Eileen Puc has lived in a nursing home in Cardiff for the past three years after a stroke - her second - left her immobile, doubly incontinent, and only able to eat puréed food. Eileen has severe diabetes and needs four insulin injections a day. She is also registered blind. Her family is fighting to prove that she has 'health needs' to qualify for fully funded NHS continuing care to cover the £1,825 that the home charges every month.
'My question is: how ill do you have to be to qualify for NHS funding?' asks her 58-year-old brother-in-law, Vivien Roberts. 'We don't know the answer to that. If Eileen doesn't qualify, you're left thinking: who would?'
Following an admission to the Princess of Wales Hospital in Bridgend in June 2005, the family was told that Eileen could not go home because she needed 24-hour nursing care and that, because of her savings, she would have to pay her own way. Her husband of 55 years, Ivan, was diagnosed with Parkinson's disease six years ago and has moved into Eileen's nursing home, where they share a room.
As of this month, Eileen has paid £61,000 in nursing home fees and the couple have been forced to sell their Bridgend house for £150,000 to fund it.

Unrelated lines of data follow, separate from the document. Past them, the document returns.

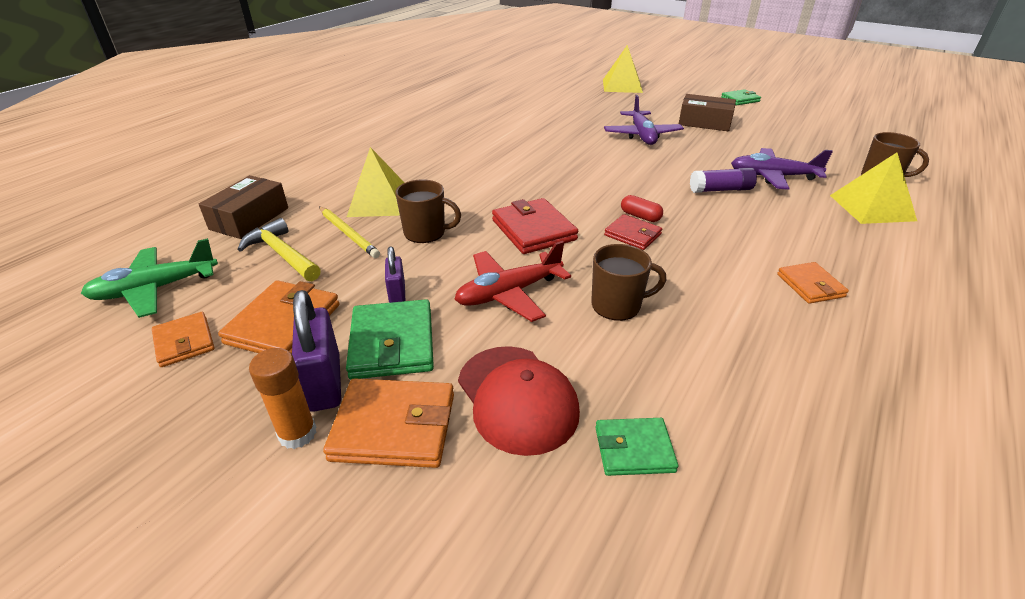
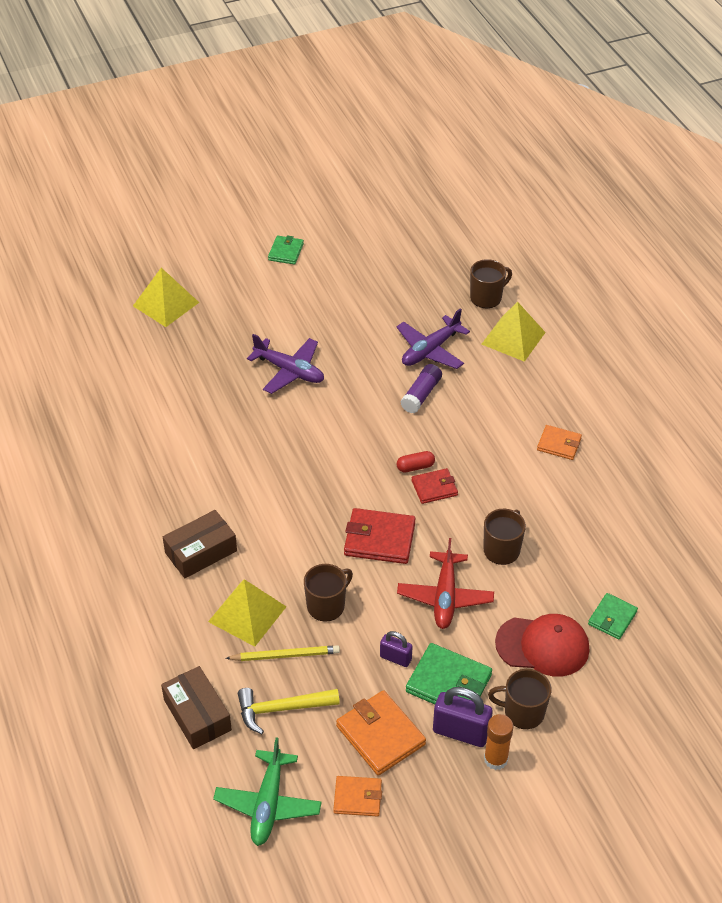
camera: 55 degrees left, 10 degrees up
orange wallet [323,378,454,468] -> brown mug [488,669,552,729]
brown box [679,94,736,131] -> brown box moved to [163,510,237,578]

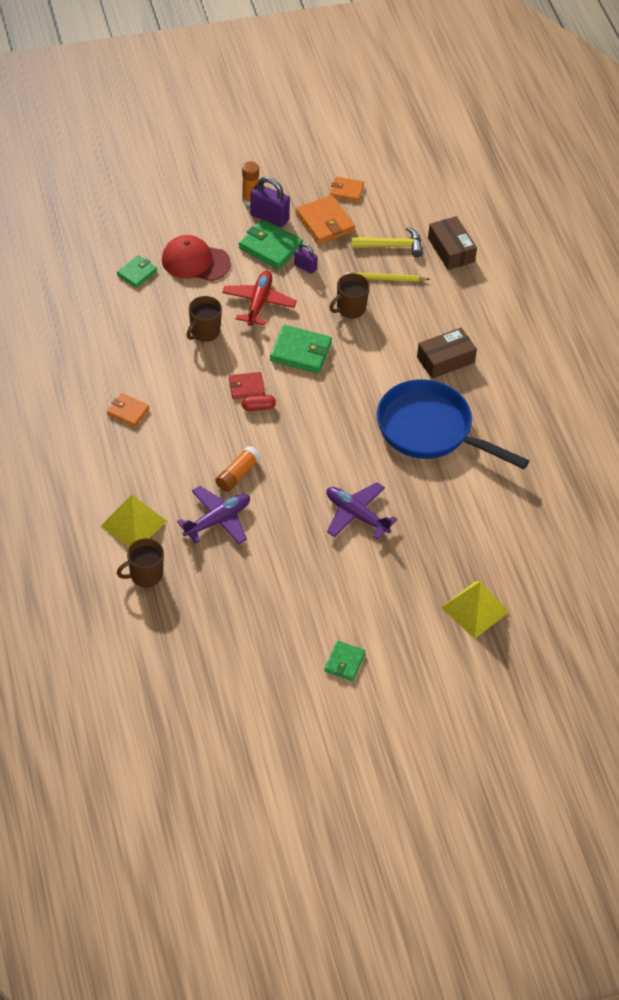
camera: 175 degrees left, 5 degrees up
yellow pyramid [208,579,287,647] -> none
green plane [213,737,322,846] -> none
red wallet [344,508,416,564] -> green wallet [270,325,332,373]
purple glue stick [400,364,442,413] -> orange glue stick [216,446,261,492]
brown mug [488,669,552,729] -> none
none -> blue pan [377,380,529,469]

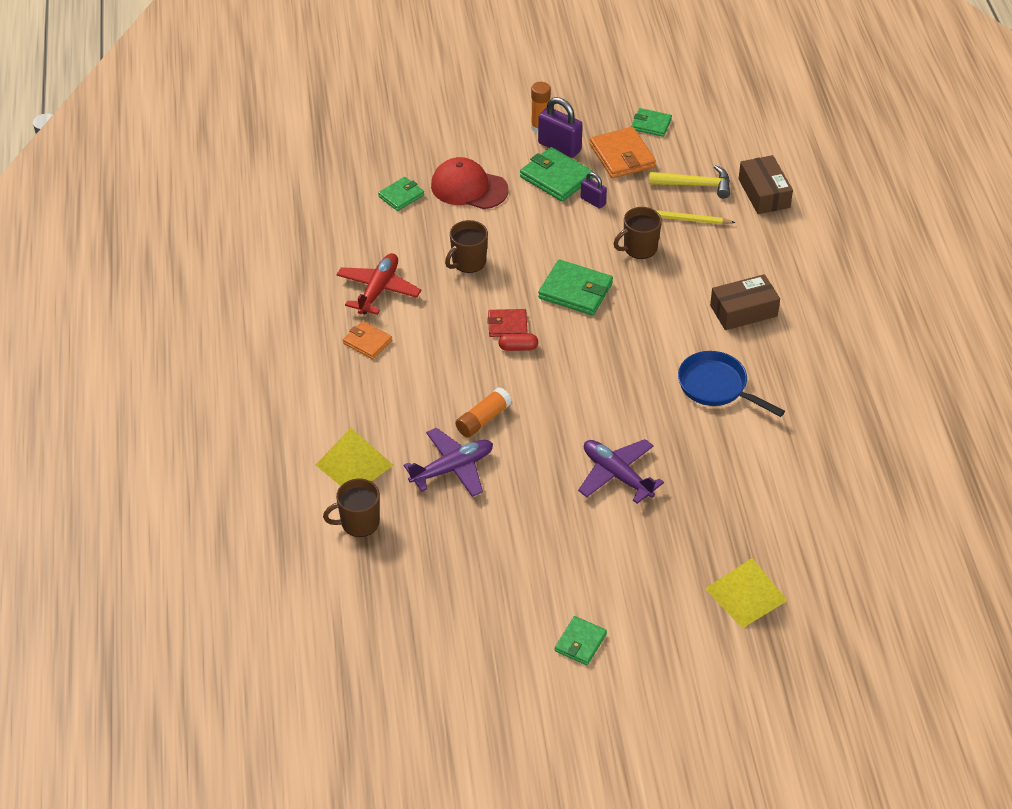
camera: 10 degrees right, 5 degrees down
red plane [222,271,297,326] -> red plane moved to [336,253,421,315]
orange wallet [330,176,364,202] -> green wallet [631,108,672,137]
blue pan [377,380,529,469] -> blue pan [678,351,785,417], size x0.61

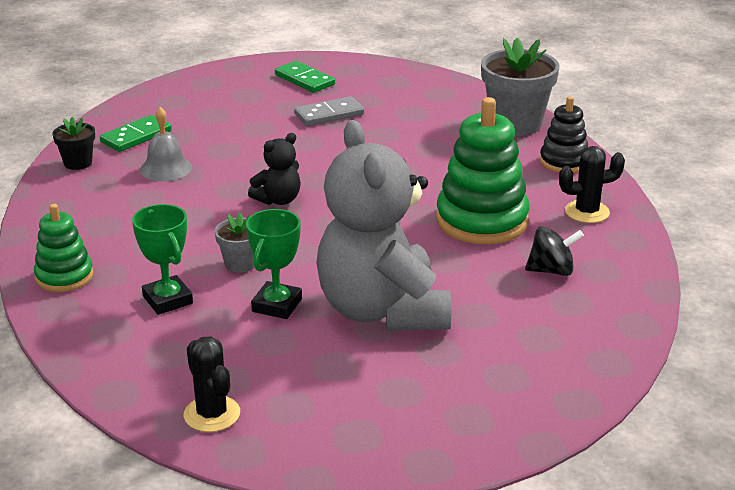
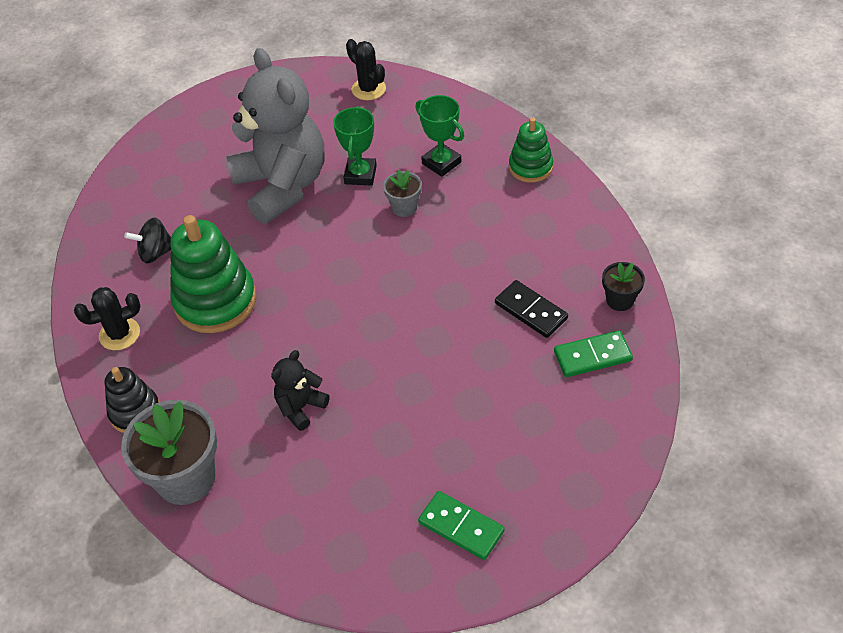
camera: 170 degrees right, 20 degrees up
green domino [100,115,172,152] -> green domino turned 45 degrees clockwise [554,330,633,377]
grey bell [140,107,192,181] -> black domino [495,280,568,338]
black teddy bear [248,133,301,205] -> black teddy bear moved to [271,350,330,431]
grey domino [294,96,364,126] -> none

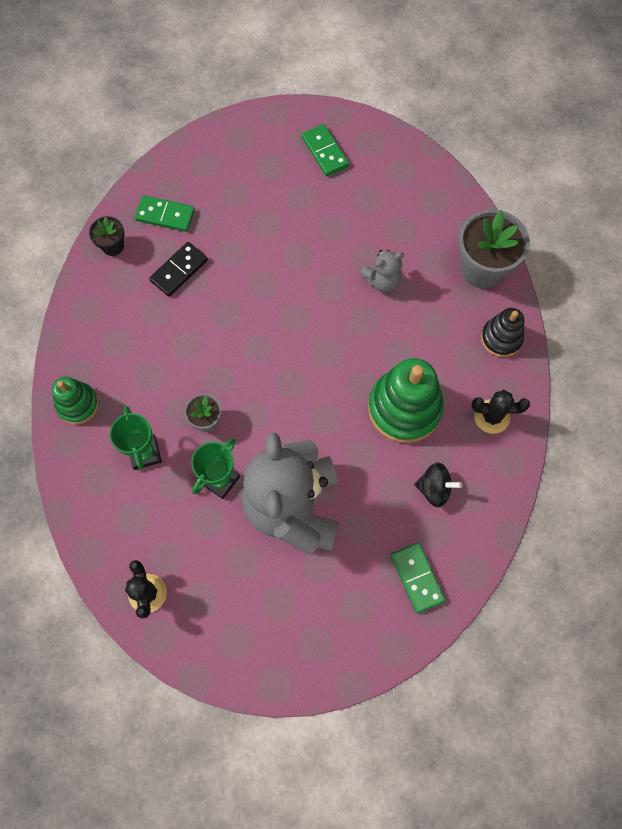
camera: 155 degrees left, 20 degrees up
black teddy bear [271,350,330,431] -> grey teddy bear [360,250,404,292]
black domino [495,280,568,338] -> black domino turned 60 degrees clockwise [149,242,208,297]
none -> green domino [391,542,445,613]

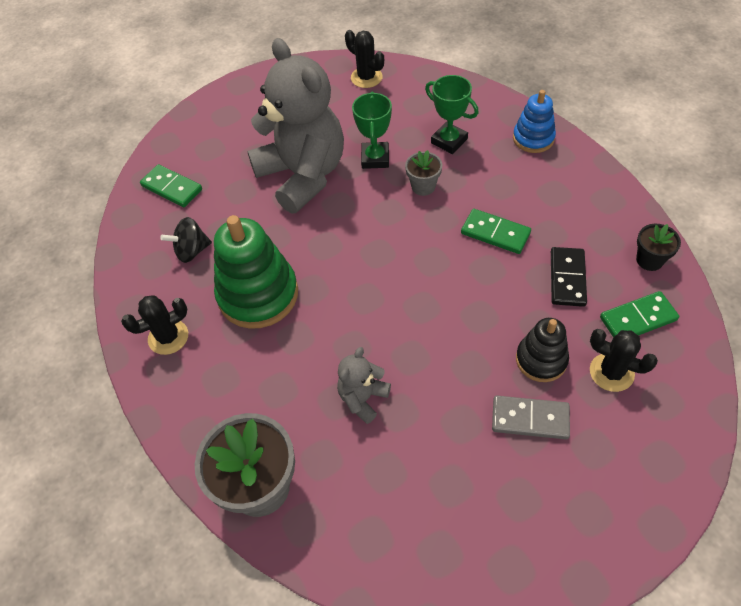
camera: 150 degrees right, 15 degrees down
green stacking toy [52,377,99,424] -> blue stacking toy [513,90,556,153]
green domino [301,124,349,176] -> green domino moved to [461,209,531,254]
black stacking toy [481,308,524,357] -> black stacking toy moved to [516,318,569,382]
none -> grey domino [492,396,570,439]
none -> black cactus [590,329,658,392]

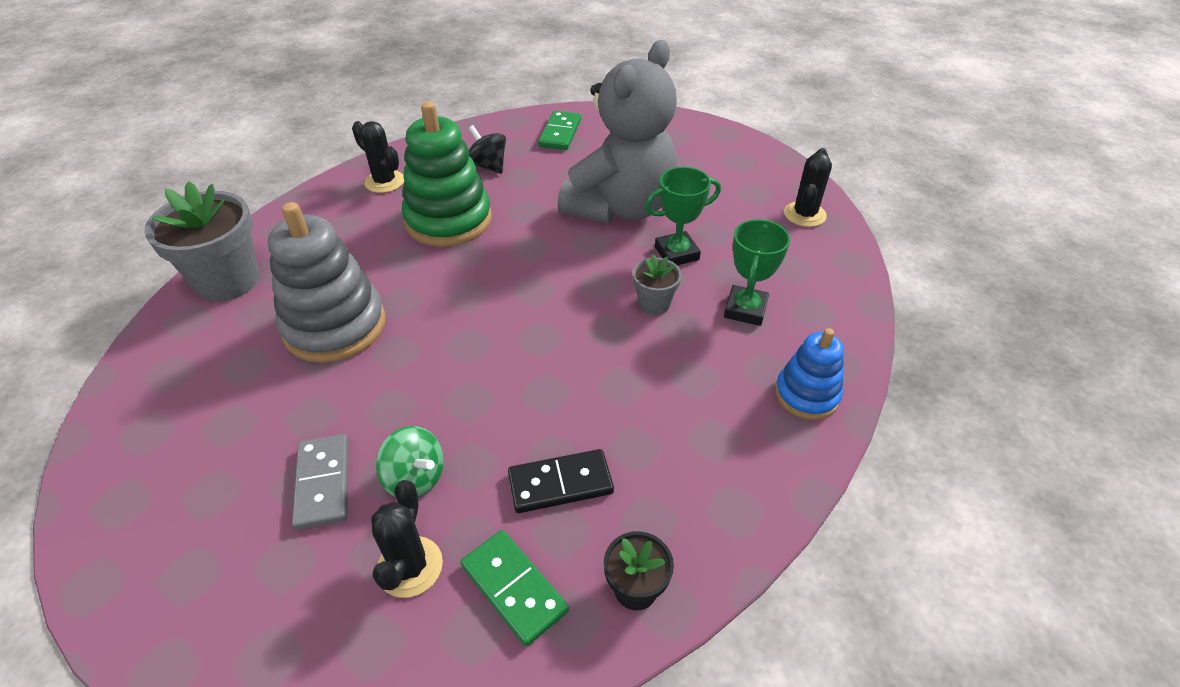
camera: 65 degrees right, 10 degrees down
grey teddy bear [337,347,391,424] -> grey stacking toy [268,202,386,363]
green domino [461,209,531,254] -> none
black stacking toy [516,318,569,382] -> green spinning top [376,426,444,498]

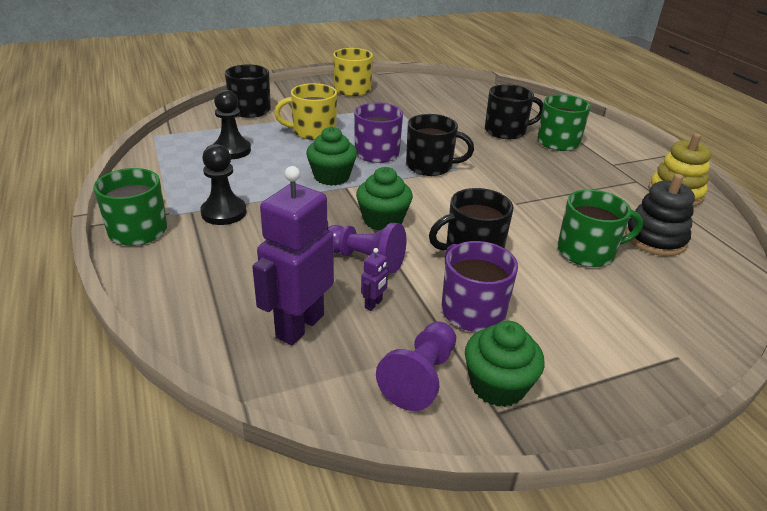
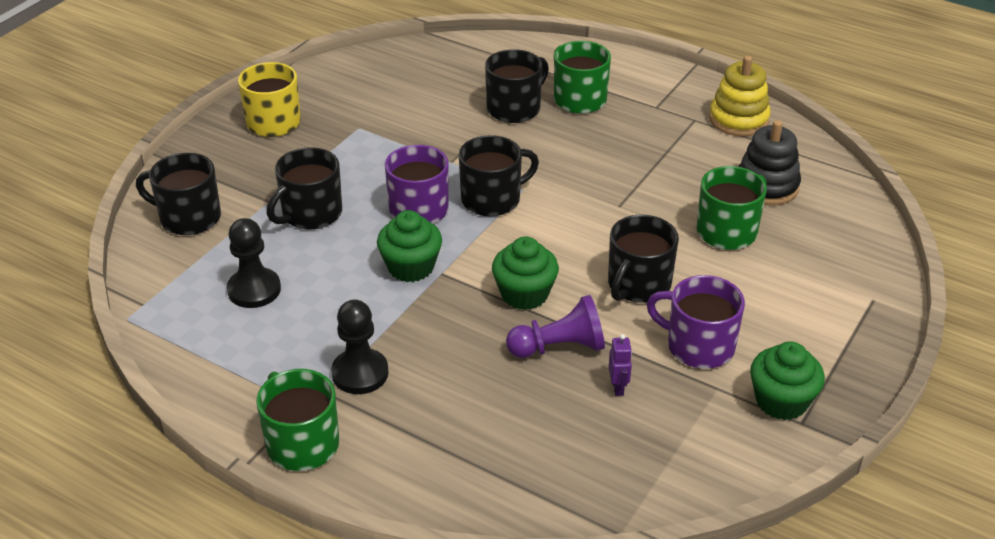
camera: 35 degrees left, 5 degrees up
purple robot [252,166,334,345] -> none
yellow mug [274,83,337,140] -> black mug [267,147,342,230]
purple pawn [376,322,456,411] -> none

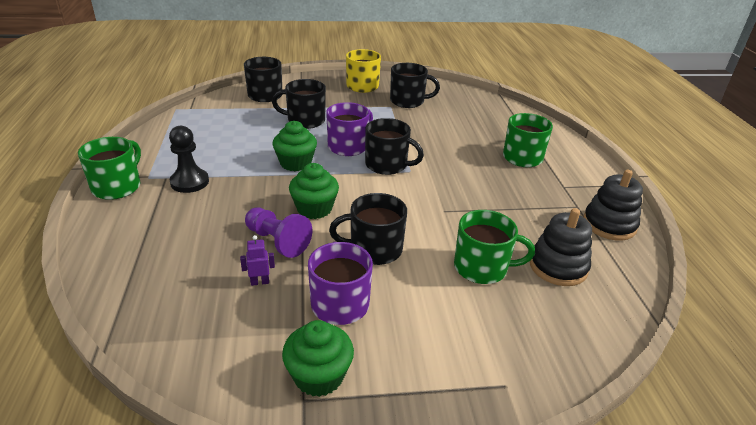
camera: 50 degrees right, 5 degrees down
black pawn [227,218,281,308] -> none
black mug [485,49,549,123] -> black mug moved to [390,63,440,108]
purple robot [609,334,632,396] -> purple robot turned 150 degrees counterclockwise [240,235,275,286]
yellow stacking toy [709,56,770,136] -> black stacking toy [583,170,643,241]

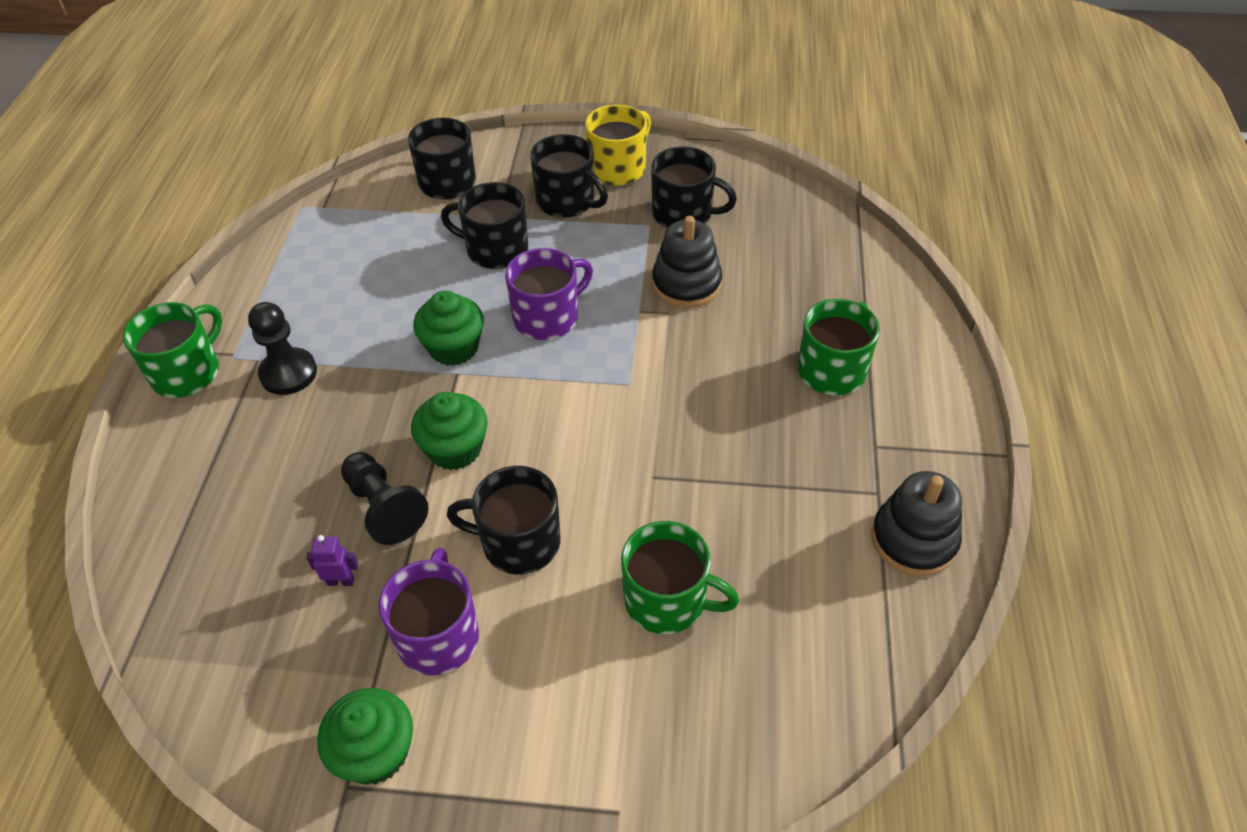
camera: 15 degrees right, 15 degrees up
purple pawn [245,208,312,258] -> black pawn [341,452,428,545]
black mug [365,118,424,175] -> black mug moved to [530,134,608,218]
black stacking toy [530,208,592,286] -> black stacking toy moved to [652,216,722,308]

The family argue that her costs should have been covered by the NHS from the first day. In 2006, they asked Cardiff local health board to determine eligibility for funding. It said that she wasn't eligible, despite characterising her condition as 'unpredictable, unstable, complex and presenting risk of harm'.
That decision went to the board's appeal panel, which ruled that, although Eileen had unstable blood sugar and was, consequently, dependent on nursing staff, the NHS wasn't responsible for her care fees. A complaint was then made to Public Services Ombudsman for Wales, who described the decision as 'seriously flawed'.
'If nursing homes did not exist, the only place where the couple would be is the hospital,' says Vivien. He and his wife make the 50-mile round trip to see Eileen and Ivan at Nazareth nursing home in Cardiff every week. He points out that Ivan, who is 86 years old, also has serious health needs. 'They both worked all their lives and paid taxes and yet the NHS isn't there for them when they most need it,' he says. He believes his sister-in-law's health condition is clearly worse than those of people who have previously persuaded the courts in test cases of their needs.